EXTRACTED RECORDS below:

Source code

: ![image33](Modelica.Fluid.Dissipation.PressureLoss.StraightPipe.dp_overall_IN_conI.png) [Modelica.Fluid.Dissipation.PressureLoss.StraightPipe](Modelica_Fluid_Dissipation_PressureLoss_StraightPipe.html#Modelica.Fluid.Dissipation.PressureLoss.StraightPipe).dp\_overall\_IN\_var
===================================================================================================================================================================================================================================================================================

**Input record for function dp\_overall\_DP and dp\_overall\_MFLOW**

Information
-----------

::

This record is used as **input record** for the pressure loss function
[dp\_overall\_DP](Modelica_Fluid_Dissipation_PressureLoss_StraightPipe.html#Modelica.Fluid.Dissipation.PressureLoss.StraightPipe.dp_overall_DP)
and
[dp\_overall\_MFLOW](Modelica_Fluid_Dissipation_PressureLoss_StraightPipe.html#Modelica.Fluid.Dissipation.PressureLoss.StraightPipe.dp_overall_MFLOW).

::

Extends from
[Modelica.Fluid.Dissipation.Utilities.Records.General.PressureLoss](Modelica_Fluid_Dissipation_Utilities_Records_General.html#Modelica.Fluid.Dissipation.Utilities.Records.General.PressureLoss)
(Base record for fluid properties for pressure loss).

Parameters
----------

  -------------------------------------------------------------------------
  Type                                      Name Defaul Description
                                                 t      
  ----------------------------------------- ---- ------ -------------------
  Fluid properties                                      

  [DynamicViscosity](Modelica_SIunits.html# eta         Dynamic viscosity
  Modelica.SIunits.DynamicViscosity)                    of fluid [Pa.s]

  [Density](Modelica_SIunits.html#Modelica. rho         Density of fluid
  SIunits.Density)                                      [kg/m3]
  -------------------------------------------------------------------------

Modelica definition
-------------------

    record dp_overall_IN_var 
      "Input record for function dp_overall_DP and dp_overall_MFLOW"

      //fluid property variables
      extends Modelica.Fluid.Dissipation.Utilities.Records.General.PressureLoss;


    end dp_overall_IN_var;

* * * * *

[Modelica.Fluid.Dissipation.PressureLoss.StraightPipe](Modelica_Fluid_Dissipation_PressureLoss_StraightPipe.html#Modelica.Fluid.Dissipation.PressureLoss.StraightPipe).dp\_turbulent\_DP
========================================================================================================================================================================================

End of EXTRACTED RECORDS.

Quote the records above from their first line through the line containing "record dp_overall_IN_var", both ends included.

SOLUTION FOR THIS TASK.
Source code

: ![image33](Modelica.Fluid.Dissipation.PressureLoss.StraightPipe.dp_overall_IN_conI.png) [Modelica.Fluid.Dissipation.PressureLoss.StraightPipe](Modelica_Fluid_Dissipation_PressureLoss_StraightPipe.html#Modelica.Fluid.Dissipation.PressureLoss.StraightPipe).dp\_overall\_IN\_var
===================================================================================================================================================================================================================================================================================

**Input record for function dp\_overall\_DP and dp\_overall\_MFLOW**

Information
-----------

::

This record is used as **input record** for the pressure loss function
[dp\_overall\_DP](Modelica_Fluid_Dissipation_PressureLoss_StraightPipe.html#Modelica.Fluid.Dissipation.PressureLoss.StraightPipe.dp_overall_DP)
and
[dp\_overall\_MFLOW](Modelica_Fluid_Dissipation_PressureLoss_StraightPipe.html#Modelica.Fluid.Dissipation.PressureLoss.StraightPipe.dp_overall_MFLOW).

::

Extends from
[Modelica.Fluid.Dissipation.Utilities.Records.General.PressureLoss](Modelica_Fluid_Dissipation_Utilities_Records_General.html#Modelica.Fluid.Dissipation.Utilities.Records.General.PressureLoss)
(Base record for fluid properties for pressure loss).

Parameters
----------

  -------------------------------------------------------------------------
  Type                                      Name Defaul Description
                                                 t      
  ----------------------------------------- ---- ------ -------------------
  Fluid properties                                      

  [DynamicViscosity](Modelica_SIunits.html# eta         Dynamic viscosity
  Modelica.SIunits.DynamicViscosity)                    of fluid [Pa.s]

  [Density](Modelica_SIunits.html#Modelica. rho         Density of fluid
  SIunits.Density)                                      [kg/m3]
  -------------------------------------------------------------------------

Modelica definition
-------------------

    record dp_overall_IN_var 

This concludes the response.